Wahai jantungku, tenanglah. Pikir Jehan—yang entah kenapa merasa bahagia—sambil memejamkan matanya.
"Sudah sampai."
"Apa?" Jehan mengerjap bingung mendengar suara Aldo.
"Kita sudah sampai Je." Aldo menjelaskan dengan sabar sambil menoleh melihat Jehan dari balik bahu kanannya.
"A-aa." Jehan kelimpungan, dia menatap sekelilingnya bingung, dan dia kemudian menyadari kalau mereka sudah sampai di depan Rumahnya. "U-udah nyampe ya?" tanyanya kelabakan sembari berusaha turun dari motor sport yang ukurannya lumayan tinggi untuk tubuhnya yang mungil itu.

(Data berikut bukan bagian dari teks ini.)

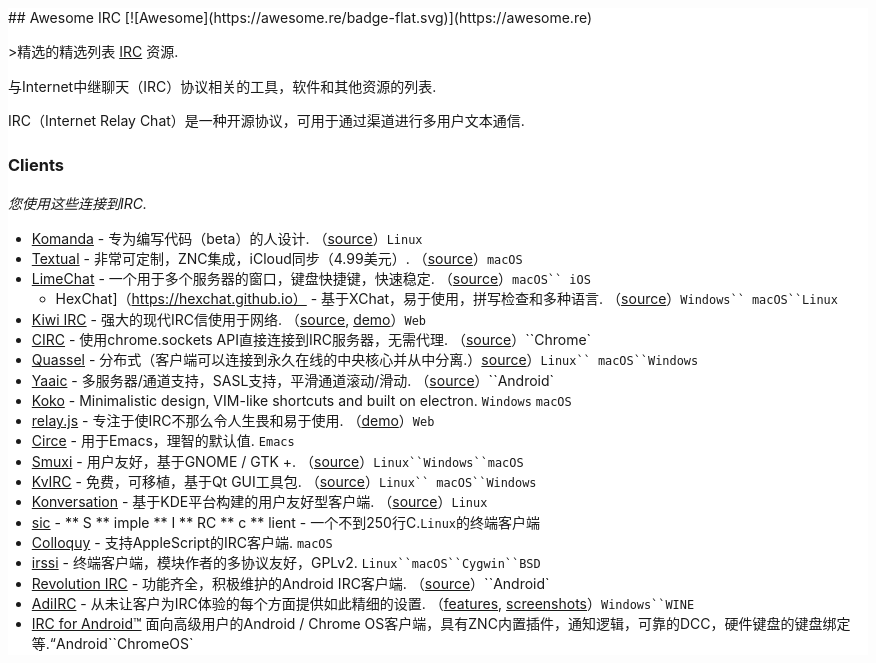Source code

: <div class="github-widget" data-repo="davisonio/awesome-irc"></div>
<script async src="https://pagead2.googlesyndication.com/pagead/js/adsbygoogle.js"></script><ins class="adsbygoogle" style="display:block" data-ad-client="ca-pub-6890694312814945" data-ad-slot="5473692530" data-ad-format="auto"  data-full-width-responsive="true"></ins><script>(adsbygoogle = window.adsbygoogle || []).push({});</script>
## Awesome IRC [![Awesome](https://awesome.re/badge-flat.svg)](https://awesome.re)

&gt;精选的精选列表 [IRC](https://en.wikipedia.org/wiki/Internet_Relay_Chat) 资源.

与Internet中继聊天（IRC）协议相关的工具，软件和其他资源的列表.

IRC（Internet Relay Chat）是一种开源协议，可用于通过渠道进行多用户文本通信.



### Clients

*您使用这些连接到IRC.*

- [Komanda](https://komanda.io)   - 专为编写代码（beta）的人设计.  （[source](https://github.com/mephux/komanda)）`Linux`
- [Textual](https://www.codeux.com/textual/)   - 非常可定制，ZNC集成，iCloud同步（4.99美元）.  （[source](https://github.com/Codeux-Software/Textual)）`macOS`
- [LimeChat](http://limechat.net/mac/)   - 一个用于多个服务器的窗口，键盘快捷键，快速稳定.  （[source](https://github.com/psychs/limechat)）`macOS`` iOS`
  -  HexChat]（https://hexchat.github.io） - 基于XChat，易于使用，拼写检查和多种语言.  （[source](https://github.com/hexchat/hexchat)）`Windows`` macOS``Linux`
- [Kiwi IRC](https://kiwiirc.com)   - 强大的现代IRC信使用于网络.  （[source](https://github.com/kiwiirc/kiwiirc), [demo](https://kiwiirc.com/nextclient/)）`Web`
- [CIRC](https://flackr.github.io/circ/)   - 使用chrome.sockets API直接连接到IRC服务器，无需代理.  （[source](https://github.com/flackr/circ)）``Chrome`
- [Quassel](https://quassel-irc.org) - 分布式（客户端可以连接到永久在线的中央核心并从中分离.）[source](https://github.com/quassel/quassel)）`Linux`` macOS``Windows`
- [Yaaic](https://www.yaaic.org)   - 多服务器/通道支持，SASL支持，平滑通道滚动/滑动.  （[source](https://github.com/pocmo/Yaaic)）``Android`
- [Koko](https://github.com/KokoIRC/koko) - Minimalistic design, VIM-like shortcuts and built on electron. `Windows` `macOS`
- [relay.js](https://github.com/Fauntleroy/relay.js)   - 专注于使IRC不那么令人生畏和易于使用.  （[demo](http://demo.relayjs.com)）`Web`
- [Circe](https://github.com/jorgenschaefer/circe)   - 用于Emacs，理智的默认值.  `Emacs`
- [Smuxi](https://smuxi.im)   - 用户友好，基于GNOME / GTK +.  （[source](https://github.com/meebey/smuxi)）`Linux``Windows``macOS`
- [KvIRC](http://www.kvirc.net)   - 免费，可移植，基于Qt GUI工具包.  （[source](https://github.com/kvirc/KVIrc)）`Linux`` macOS``Windows`
- [Konversation](https://konversation.kde.org)   - 基于KDE平台构建的用户友好型客户端.  （[source](https://github.com/KDE/konversation)）`Linux`
- [sic](https://tools.suckless.org/sic/) -  ** S ** imple ** I ** RC ** c ** lient  - 一个不到250行C.`Linux`的终端客户端
- [Colloquy](http://colloquy.info)   - 支持AppleScript的IRC客户端.  `macOS`
- [irssi](https://irssi.org)   - 终端客户端，模块作者的多协议友好，GPLv2.  `Linux``macOS``Cygwin``BSD`
- [Revolution IRC](https://github.com/MCMrARM/revolution-irc)   - 功能齐全，积极维护的Android IRC客户端.  （[source](https://github.com/MCMrARM/revolution-irc)）``Android`
- [AdiIRC](https://adiirc.com)   - 从未让客户为IRC体验的每个方面提供如此精细的设置.  （[features](https://dev.adiirc.com/projects/adiirc/wiki/Features), [screenshots](https://dev.adiirc.com/projects/adiirc/wiki/Screenshots)）`Windows``WINE`
- [IRC for Android™](https://www.countercultured.net/android/) 面向高级用户的Android / Chrome OS客户端，具有ZNC内置插件，通知逻辑，可靠的DCC，硬件键盘的键盘绑定等.“Android``ChromeOS`
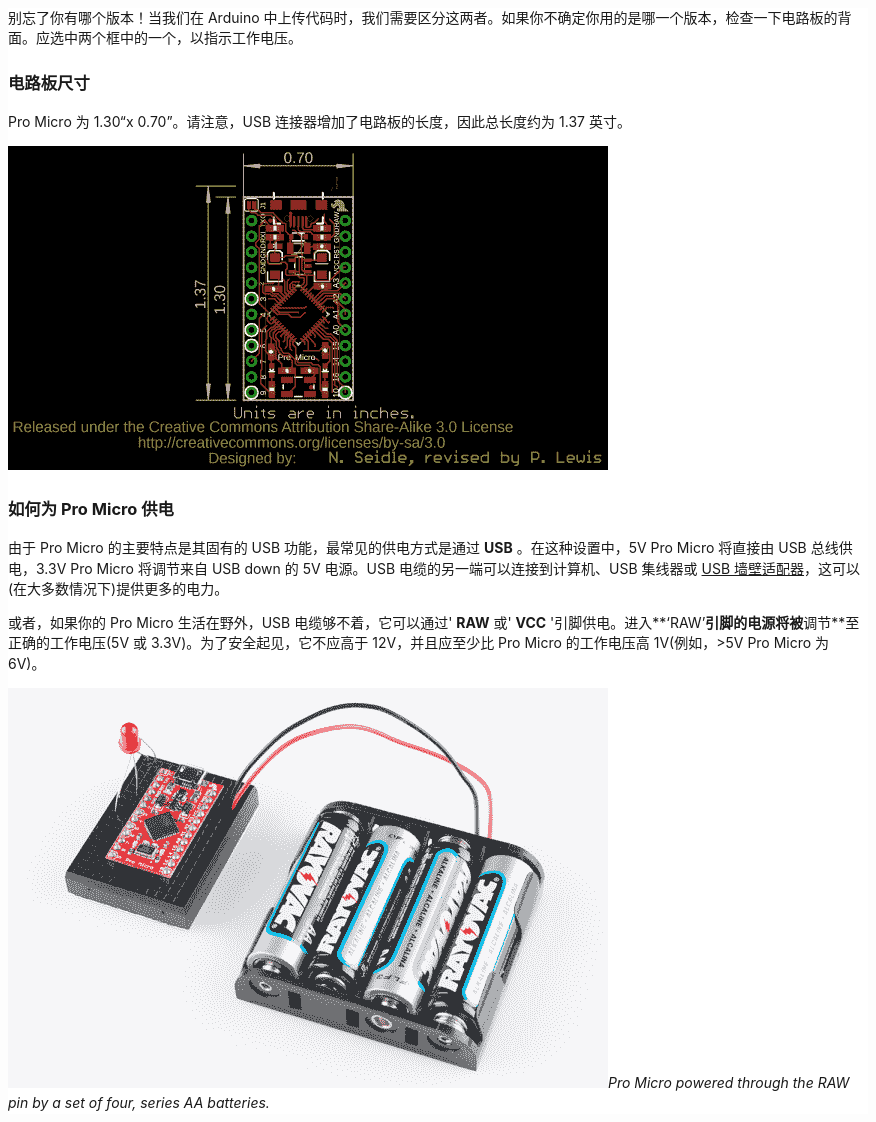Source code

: 别忘了你有哪个版本！当我们在 Arduino 中上传代码时，我们需要区分这两者。如果你不确定你用的是哪一个版本，检查一下电路板的背面。应选中两个框中的一个，以指示工作电压。

### 电路板尺寸

Pro Micro 为 1.30“x 0.70”。请注意，USB 连接器增加了电路板的长度，因此总长度约为 1.37 英寸。

[![Board Diemnsion](img/555fefecbdacfc7e6e59a58ca012623f.png)](https://cdn.sparkfun.com/assets/learn_tutorials/1/2/1/SparkFun_Pro_Micro_Board_Dimensions.png)

### 如何为 Pro Micro 供电

由于 Pro Micro 的主要特点是其固有的 USB 功能，最常见的供电方式是通过 **USB** 。在这种设置中，5V Pro Micro 将直接由 USB 总线供电，3.3V Pro Micro 将调节来自 USB down 的 5V 电源。USB 电缆的另一端可以连接到计算机、USB 集线器或 [USB 墙壁适配器](https://www.sparkfun.com/products/11456)，这可以(在大多数情况下)提供更多的电力。

或者，如果你的 Pro Micro 生活在野外，USB 电缆够不着，它可以通过' **RAW** 或' **VCC** '引脚供电。进入**‘RAW’**引脚的电源将被**调节**至正确的工作电压(5V 或 3.3V)。为了安全起见，它不应高于 12V，并且应至少比 Pro Micro 的工作电压高 1V(例如，>5V Pro Micro 为 6V)。

[![Pro Micro on Batteries](img/861fceb79a08bb255db78115d7141696.png)](https://cdn.sparkfun.com/assets/f/6/a/2/0/524f02de757b7f20648b4567.png)*Pro Micro powered through the RAW pin by a set of four, series AA batteries.*
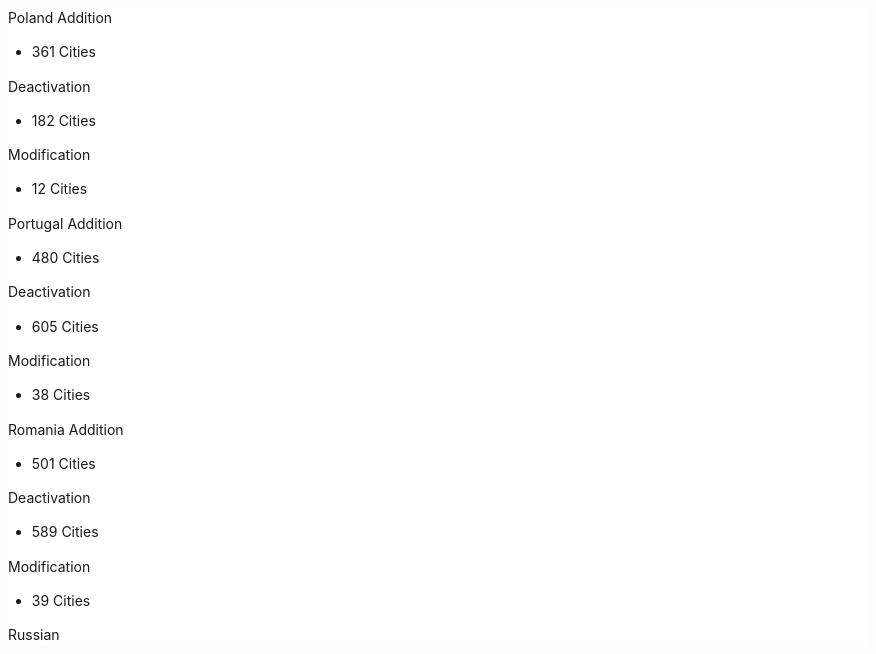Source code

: </ul></td>
</tr>
<tr class="odd row">
<td rowspan="3" class="entry"
headers="ID-00003238__entry__2">Poland</td>
<td class="entry" headers="ID-00003238__entry__3">Addition</td>
<td class="entry" headers="ID-00003238__entry__4"><ul>
<li>361 Cities</li>
</ul></td>
</tr>
<tr class="even row">
<td class="entry" headers="ID-00003238__entry__3">Deactivation</td>
<td class="entry" headers="ID-00003238__entry__4"><ul>
<li>182 Cities</li>
</ul></td>
</tr>
<tr class="odd row">
<td class="entry" headers="ID-00003238__entry__3">Modification</td>
<td class="entry" headers="ID-00003238__entry__4"><ul>
<li>12 Cities</li>
</ul></td>
</tr>
<tr class="even row">
<td rowspan="3" class="entry"
headers="ID-00003238__entry__2">Portugal</td>
<td class="entry" headers="ID-00003238__entry__3">Addition</td>
<td class="entry" headers="ID-00003238__entry__4"><ul>
<li>480 Cities</li>
</ul></td>
</tr>
<tr class="odd row">
<td class="entry" headers="ID-00003238__entry__3">Deactivation</td>
<td class="entry" headers="ID-00003238__entry__4"><ul>
<li>605 Cities</li>
</ul></td>
</tr>
<tr class="even row">
<td class="entry" headers="ID-00003238__entry__3">Modification</td>
<td class="entry" headers="ID-00003238__entry__4"><ul>
<li>38 Cities</li>
</ul></td>
</tr>
<tr class="odd row">
<td rowspan="3" class="entry"
headers="ID-00003238__entry__2">Romania</td>
<td class="entry" headers="ID-00003238__entry__3">Addition</td>
<td class="entry" headers="ID-00003238__entry__4"><ul>
<li>501 Cities</li>
</ul></td>
</tr>
<tr class="even row">
<td class="entry" headers="ID-00003238__entry__3">Deactivation</td>
<td class="entry" headers="ID-00003238__entry__4"><ul>
<li>589 Cities</li>
</ul></td>
</tr>
<tr class="odd row">
<td class="entry" headers="ID-00003238__entry__3">Modification</td>
<td class="entry" headers="ID-00003238__entry__4"><ul>
<li>39 Cities</li>
</ul></td>
</tr>
<tr class="even row">
<td rowspan="3" class="entry" headers="ID-00003238__entry__2">Russian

Aldo tersenyum geli melihat Jehan yang berdiri salah tingkah di samping motornya, gadis itu terlihat berusaha melepaskan helm dari kepalanya.
"Kamu ketiduran ya tadi?"
Jehan tersentak. Dia makin salah tingkah karena malu. Jadi tadi Aldo tahu kalau Jehan memejamkan mata sambil membaringkan kepalanya di punggung Aldo? s****n! Maki Jehan dalam hati.
"Iya. Kecapaian gara-gara kuisnya terlalu sulit," dia memberikan alasan yang lumayan tidak masuk akal.
"Owh." Aldo mengangguk, menerima helm yang disodorkan Jehan.
"Terimakasih ya Al."
"Sama-sama." Aldo mengangguk lalu melajukan motornya pergi.
Jehan terus mengamati Aldo sampai motor cowok itu menghilang di sebuah tikungan g**g yang letaknya tak jauh dari rumah Jehan. Setelah Aldo menghilang, gadis itu kemudian berlari masuk ke dalam rumah. Dia lega karena Papanya tidak melihat kalau dia diantar pulang oleh Aldo.
Sementara itu, Andi yang baru saja pulang dari rumah pacarnya, mengintip melalui tirai jendela ruang tamu. Dia tertegun melihat keakraban kakaknya dengan Aldo. Firasatnya mendadak buruk.